SAP AG’s revelation that it plans to launch a hosted suite of midmarket applications has drawn a collective whoop of delight from rival on-demand applications vendors Salesforce.com Inc. and NetSuite Inc. that see the move as further validation for the software-as-a-service (SAAS) business model.
Henning Kagermann, SAP’s chief executive officer (CEO), announced earlier this week that his company will release a set of on-demand ERP (enterprise resource planning) and CRM (customer relationship management) applications for midmarket users keen to get their software up and running quickly.
Specifics about the move weren’t forthcoming, notably a product name or the likely availability date and pricing for the new suite. However, SAP does hope that by 2010 the new offering will attract 10,000 new customers annually.
Like the other major established on-premise enterprise applications players Microsoft Corp. and Oracle Corp., SAP has been dabbling in the on-demand software market in recent years, but has yet to get really aggressive about competing in that space. SAP already offers hosted CRM applications and has previously committed to entering the hosted ERP space.
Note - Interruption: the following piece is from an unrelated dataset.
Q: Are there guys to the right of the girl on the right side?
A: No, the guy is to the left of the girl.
“We think it’s fantastic,” said Bruce Francis, vice president of corporate strategy at Salesforce.com, talking Friday about SAP’s announcement. “It feels like we should send Henning Kagermann a fruit basket. He’s just blown wide open accounts that were welded shut.”
Previously, when Salesforce.com would approach some companies, they’d be told the user wasn’t interested, according to Francis. “The customer would say, ‘We’re an SAP shop and SAP doesn’t do on-demand,'” he said. Now SAP has formally committed to a full on-demand offering, Salesforce.com is more likely to be included in any future software evaluations made by those type of users, Francis added.
In a Thursday e-mail to NetSuite staff, CEO Zach Nelson also welcomed SAP’s news, describing it as the vendor’s “IBM moment.”
Nelson recalled a comment his former boss Oracle CEO Larry Ellison made in relation to a previous competitive situation. Nelson wrote, “Larry Ellison once told me that the best thing that happened to Oracle in the early days was IBM’s preannouncement of a relational database years before it was available. It gave credibility to the then-new idea of relational databases and created demand that IBM could not fulfill.”
As well as validating the hosted approach, both Francis and Nelson also believe that whatever SAP, Microsoft and Oracle come up with will trail what their companies already offer since those vendors lack the eight years of experience both firms have already gained in SAAS. “They’re offering on-demand as a loss-leader product,” Francis said, with the three vendors tending to position their hosted applications as more of an on-ramp to their main applications business, their on-premise software families.
As part of its midyear “Titan” CRM release, Microsoft will debut Dynamics Live CRM, an on-demand version of the software that the vendor will host itself initially only in North America. Oracle, meanwhile, sees SAAS as applicable to all its applications, but expects to put more focus on its on-demand operations at some unspecified point in the future.